Today at Soulless Machine World (also known as Gold's Gym), I was reading Chögyam Trungpa's Smile at Fear: Awakening the True Heart of Bravery and had what I like to call an "I-think-this-can-genuinely-be-classified-as-a-sign" moment. It came when I read this particular passage:
"When you don't feel grounded or properly seated in your world, you cannot relate to your experience or to the rest of the world. So the problem begins in a very simple way. When body and mind are unsynchronized, you feel like a caricature of yourself, almost like a primordial idiot or clown. In that situation, it is very difficult to relate to the rest of the world.

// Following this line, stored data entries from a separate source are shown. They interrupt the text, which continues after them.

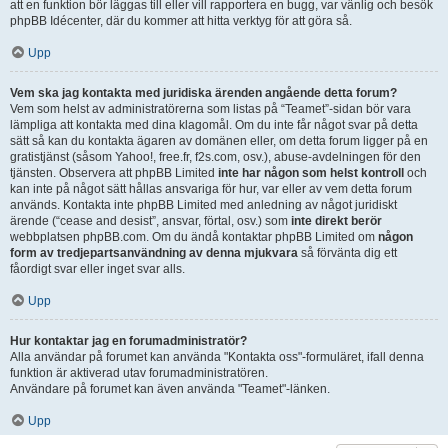
att en funktion bör läggas till eller vill rapportera en bugg, var vänlig och besök
phpBB Idécenter, där du kommer att hitta verktyg för att göra så.
Upp
Vem ska jag kontakta med juridiska ärenden angående detta forum?
Vem som helst av administratörerna som listas på “Teamet”-sidan bör vara
lämpliga att kontakta med dina klagomål. Om du inte får något svar på detta
sätt så kan du kontakta ägaren av domänen eller, om detta forum ligger på en
gratistjänst (såsom Yahoo!, free.fr, f2s.com, osv.), abuse-avdelningen för den
tjänsten. Observera att phpBB Limited
inte har någon som helst kontroll
och
kan inte på något sätt hållas ansvariga för hur, var eller av vem detta forum
används. Kontakta inte phpBB Limited med anledning av något juridiskt
ärende (“cease and desist”, ansvar, förtal, osv.) som
inte direkt berör
webbplatsen phpBB.com. Om du ändå kontaktar phpBB Limited om
någon
form av tredjepartsanvändning av denna mjukvara
så förvänta dig ett
fåordigt svar eller inget svar alls.
Upp
Hur kontaktar jag en forumadministratör?
Alla användar på forumet kan använda "Kontakta oss"-formuläret, ifall denna
funktion är aktiverad utav forumadministratören.
Användare på forumet kan även använda "Teamet"-länken.
Upp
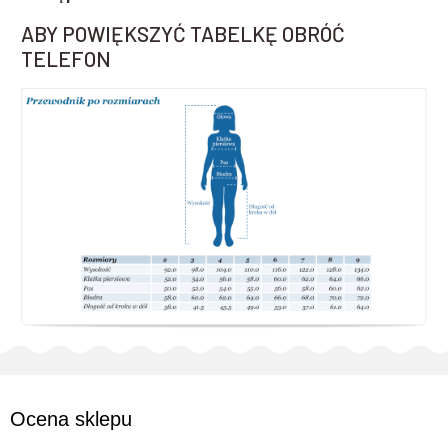
ABY POWIĘKSZYĆ TABELKĘ OBRÓĆ
TELEFON
Ocena sklepu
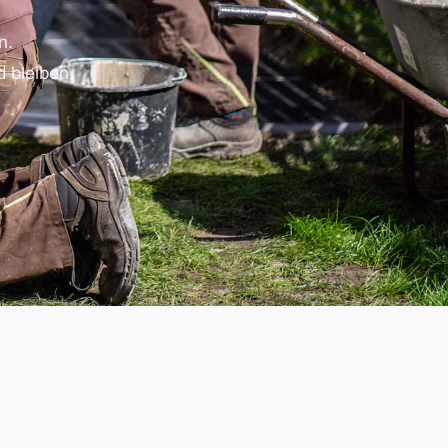
n.
d bleiben.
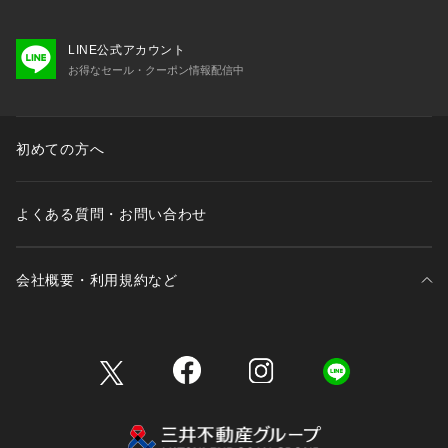
LINE公式アカウント
お得なセール・クーポン情報配信中
初めての方へ
よくある質問・お問い合わせ
会社概要・利用規約など
三井不動産が展開する商業施設一覧
三井不動産が展開する商業施設への出店をご検討の方へ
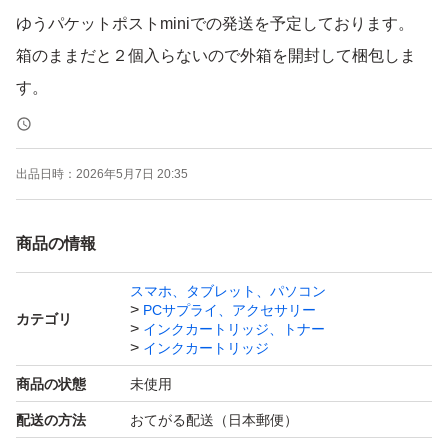
ゆうパケットポストminiでの発送を予定しております。
箱のままだと２個入らないので外箱を開封して梱包しま
す。
お取り引き２回目以降の方は
出品日時：
2026年5月7日 20:35
ご購入時にお申し出くださいませ。
商品の情報
スマホ、タブレット、パソコン
PCサプライ、アクセサリー
カテゴリ
インクカートリッジ、トナー
インクカートリッジ
商品の状態
未使用
配送の方法
おてがる配送（日本郵便）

That is a simplified version of what is known as the setting sun mentality: having completely lost track of the basic harmony of being human. The idea of the setting sun is that the sun is already setting in your world, and you cannot rise above the darkness. You feel that there is only misery, clouds, the dungeon, life in the gutter. To compensate for that, you might go to a very dark dungeon with bad lighting, where you get drunk. That is called a club. You dance like a drunken ape who has forgotten bananas and its home in the jungle a long time ago. So it feasts on cheap beer while wiggling its tail. There is nothing wrong with dancing per se, but in this case it is a form of escaping from or avoiding your fear. It's very sad. That is the setting sun. It's a dead end, a very dead end."